- Opening Delimiter -

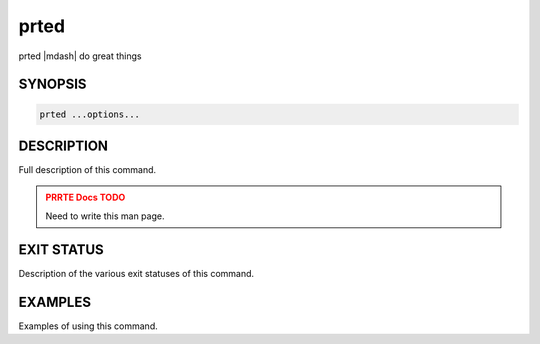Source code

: .. _man1-prted:

prted
=====

.. one line summary of this command

prted |mdash| do great things

SYNOPSIS
--------

.. brief listing of all the CLI options

.. code:: sh

   prted ...options...

DESCRIPTION
-----------

Full description of this command.

.. admonition:: PRRTE Docs TODO
   :class: error

   Need to write this man page.

EXIT STATUS
-----------

Description of the various exit statuses of this command.

EXAMPLES
--------

Examples of using this command.

.. seealso::
   :ref:`prte(1) <man1-prte>`,
   :ref:`prterun(1) <man1-prterun>`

- Closing Delimiter -

Without the images, output all the entries exactly as they stand.

Result of this exercise
Source code

: .. _man1-prted:

prted
=====

.. one line summary of this command

prted |mdash| do great things

SYNOPSIS
--------

.. brief listing of all the CLI options

.. code:: sh

   prted ...options...

DESCRIPTION
-----------

Full description of this command.

.. admonition:: PRRTE Docs TODO
   :class: error

   Need to write this man page.

EXIT STATUS
-----------

Description of the various exit statuses of this command.

EXAMPLES
--------

Examples of using this command.

.. seealso::
   :ref:`prte(1) <man1-prte>`,
   :ref:`prterun(1) <man1-prterun>`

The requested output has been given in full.